Frederic J. Brown/AFP via Getty Images
A rally in cryptocurrencies to kick off the year has allowed
Tesla
to stem the bleeding in its
Bitcoin
holdings, keeping the value of digital assets steady on its balance sheet after a series of prior write-downs. And it’s possible that it could soon report gains.
In its first-quarter financial results released Wednesday,
Tesla
(ticker: TSLA) reported the value of its digital asset holdings at $184 million as of the end of last month. That’s the same value it reported as of the end of 2022, itself down from $218 million in the third quarter of last year and a sharp decline from $1.3 billion at the end of March 2022.
The auto maker run by Elon Musk bet on crypto in early 2021, joining
MicroStrategy
(MSTR) as one of the few companies to hold Bitcoin in its corporate treasury. Tesla sold most of its crypto in the second quarter of 2022, dumping more than 30,000 Bitcoins or some 75% of its holdings and avoiding major losses amid Bitcoin’s plunge from all-time highs near $69,000 in late 2021 to lows near $15,500 last November.
While 2023 has seen a reversal in Bitcoin’s fortune, with the largest digital asset up some 75% this year and trading around the highest level since last June, Tesla has been unable to reverse the previous write-downs and report gains, due to accounting rules.

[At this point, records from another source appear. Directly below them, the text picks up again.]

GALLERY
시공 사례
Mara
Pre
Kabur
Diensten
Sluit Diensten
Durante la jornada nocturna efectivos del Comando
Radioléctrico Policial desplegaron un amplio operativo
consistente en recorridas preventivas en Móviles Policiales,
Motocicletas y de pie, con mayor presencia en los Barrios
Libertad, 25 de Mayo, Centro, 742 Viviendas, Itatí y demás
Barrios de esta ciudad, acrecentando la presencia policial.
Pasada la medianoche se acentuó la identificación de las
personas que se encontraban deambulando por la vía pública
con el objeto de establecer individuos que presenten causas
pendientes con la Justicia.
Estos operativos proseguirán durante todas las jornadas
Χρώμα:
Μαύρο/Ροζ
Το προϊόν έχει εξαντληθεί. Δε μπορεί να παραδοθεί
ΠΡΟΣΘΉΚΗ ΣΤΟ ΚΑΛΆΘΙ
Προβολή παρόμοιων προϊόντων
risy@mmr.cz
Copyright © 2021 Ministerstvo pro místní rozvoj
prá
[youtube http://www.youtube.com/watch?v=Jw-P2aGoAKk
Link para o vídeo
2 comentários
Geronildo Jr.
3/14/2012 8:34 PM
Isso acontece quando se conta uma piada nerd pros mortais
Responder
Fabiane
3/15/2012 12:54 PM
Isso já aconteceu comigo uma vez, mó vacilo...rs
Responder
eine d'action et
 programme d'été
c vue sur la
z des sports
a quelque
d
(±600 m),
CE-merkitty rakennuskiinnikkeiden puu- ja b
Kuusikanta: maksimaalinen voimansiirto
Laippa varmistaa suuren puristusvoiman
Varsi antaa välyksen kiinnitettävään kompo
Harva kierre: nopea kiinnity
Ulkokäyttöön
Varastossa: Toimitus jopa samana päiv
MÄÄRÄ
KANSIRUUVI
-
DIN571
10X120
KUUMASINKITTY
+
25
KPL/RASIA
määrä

Tesla originally bought Bitcoin for around $30,000 a piece, which is close to where prices were at the end of March—$28,500. The group looks to be pretty much breaking even on the crypto it still holds, but its balance sheet still paints a picture of bear market carnage.
Cryptos are currently not covered under accounting rules, which means that companies record them as “intangible assets” and write down their value if the price drops below the purchase price. Gains can only be recorded if the assets are sold, confusing disclosures around long-term investments and weighing on investors’ view of company crypto holdings.
That could soon change. Last October, the Financial Accounting Standards Board (FASB) mooted that companies could use fair-value accounting when they report digital assets like Bitcoin. A change to fair-value accounting would mean companies report gains and losses linked to cryptos similarly to traditional financial assets, a move that has been touted as a factor that could boost institutional adoption of digital assets.
The FASB firmed up its proposal with a suggested change to accounting standards last month, opening up the idea to public review and input from stakeholders until June 6.
“Stakeholders from all professional backgrounds identified digital assets as a top priority area for the Board to address,” Richard R. Jones, chairman of the FASB, said in a statement. “We responded to that feedback with the proposed [Accounting Standards Update], which would provide investors greater transparency into the fair value of crypto assets held by entities, as well as additional disclosures about the types of crypto assets held and changes in those holdings.”
For companies that hold crypto, this subtle change to accounting rules could have a big impact on the disclosure of digital asset holdings. If Bitcoin keeps rallying—or even holds on to its recent gains—Tesla’s balance sheet will look a lot better to crypto bulls.